Avec ce quatrième long métrage, c'est la première fois que Jérôme Bonnell aborde le polar. "La Dame de trèfle est né d'une envie de polar. L'envie profonde d'une nouvelle forme, d'explorer un terrain inconnu pour moi", reconnaît-il. "Mais j'ai très vite réalsié que ce désir de départ, ludique, un brin théorique, n'était qu'un alibi pour raconter des personnages. Et j'ai constaté que le forme du polar était un moyen d'aller beaucoup plus loin, justement dans quelque chose d'intime et de personnel (...) S'est ajouté aussi le plaisir d'écrire et de tourner un film beaucoup plus narratif que mes précédents, un désir de péripéties (...) Mais ce qui m'importait le plus était justement d'en faire un terrain de liberté, de ne rien trop ficeler ni verrouiller à l'écriture."
Jérôme Bonnell parle de ce qui est essentiel selon lui dans La Dame de trèfle : (...) au-delà d'une dimension romanesque et immorale, c'est avant tout le trajet intérieur d'Aurélien qui me bouleverse. Passer par l'horreur pour sortir de soi-même". Pour autant, le cinéaste n'a pas souhaité insister sur la dimension psychologique : "Je n'ai pas cherché à donner de raisons trop apparentes d'agir aux personnages, sans doute par peur de tomber dans une compassion un peu douteuse.
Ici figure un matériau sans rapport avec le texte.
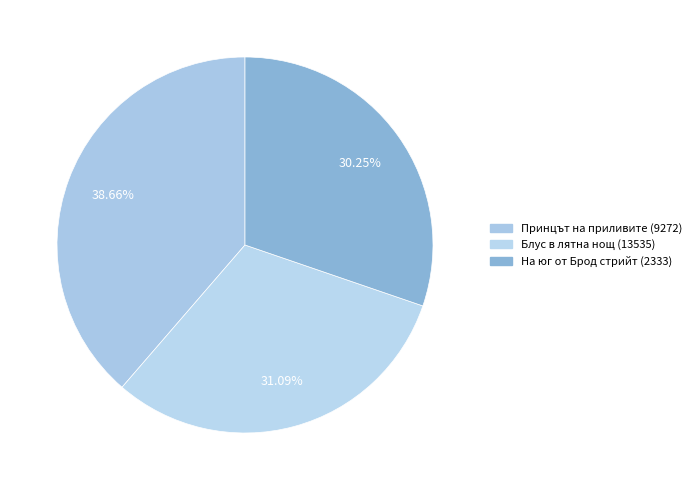

How many slices are in this pie chart?

3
Je n'ai surtout pas voulu surcharger le contexte psychosocial, ni réduire les personnages à des victimes de leur condition. L'essentiel à mes yeux réside dans le lien entre le frère et la soeur. Il est le coeur du film, il illustre une quête d'identité désespérée, qui pour moi fait écho à notre génération (...) Le film raconte la simple histoire d'un frère et d'une soeur, dont la peur du monde est si grande qu'ils ont décidé de ne jamais se quitter, le meilleur moyen pour tous deux, chacun à sa façon, de ne jamais connaître un autre amour. Ni d'affronter l'existence. Donc l'histoire d'un chemin, vers une séparation inévitable. Et libératoire. En sauvant son frère, Argine se sauve sans doute elle-même."
Si Malik Zidi et Marc Barbé sont deux nouveaux venus dans son univers, Jérôme Bonnell s'est entouré de vieilles connaissances : Florence Loiret-Caille tenait déjà l'un des rôles pricnipaux du Chignon d'Olga puis de J'attends quelqu'un (premier et troisième long métrage du réalisateur). Jean-Pierre Darroussin incarnait aussi l'un des protagonistes de J'attends quelqu'un, il fait cetet fois une participation -dans un rôle-clé. Bonnell a aussi de nouveau fait appel à Marc Citti et Judith Rémy.
Jérôme Bonnell parle de ses deux comédiens principaux, Malik Zidi et Florence Loiret-Caille : "J'ai songé à Malik en le voyant dans Les Amitiés maléfiques d'Emmanuel Bourdieu où je l'ai trouvé magnifique (...) Il y a sur son visage un mélange confus d'enfance et de noirceur. Tout comme Florence Loiret Caille, Malik est un acteur qui retient constamment une grande émotivité. Il se passe donc toujours mille choses quand il est devant la caméra (...) Penser à [Florence] dès le scénario m'a beaucoup aidé à écrire le personnage, à franchir des barrières, à me mettre en danger. Florence est une comédienne dont la générosite vous tire le haut et donne des ailes à toute une équipe. Elle ose des choses d'une liberté incroyable. Comme Malik, elle n'est qu'instinct et vitalité. Elle ne sait jamais d'avance ce qu'elle va faire avant une prise."
L'héroïne du film se prénomme Argine... comme la figure de la dame de trèfle dans les jeux de cartes. Contrairement aux autres dames, ce nom (anagramme de Regina) n'est pas d'origine biblique. Un tatouage sur la main d'Argine vient compléter l'explication.
SI la musique classique est présente, comme dans les autres films de Jérôme Bonnell, une bande originale a été composée par le contrabassiste Marc Marder, qui a travaillé entre autres avec Rithy Panh. A cela s'ajoutent des scènes de concert rock, le leader du groupe étant Yann Destal, artiste à multiples facettes. Ce musicien rock qui a enregistré en solo mais a aussi été une moitié du duo éléctro Modjo, à qui on doit le tube Lady. On reconnait aussi Paul de Homem Christo, musicien et remixeur, frère d'un des membres de Daft Punk, autre fameux duo...
Au départ, le cinéaste avait pensé intituler son film Les Aventureux.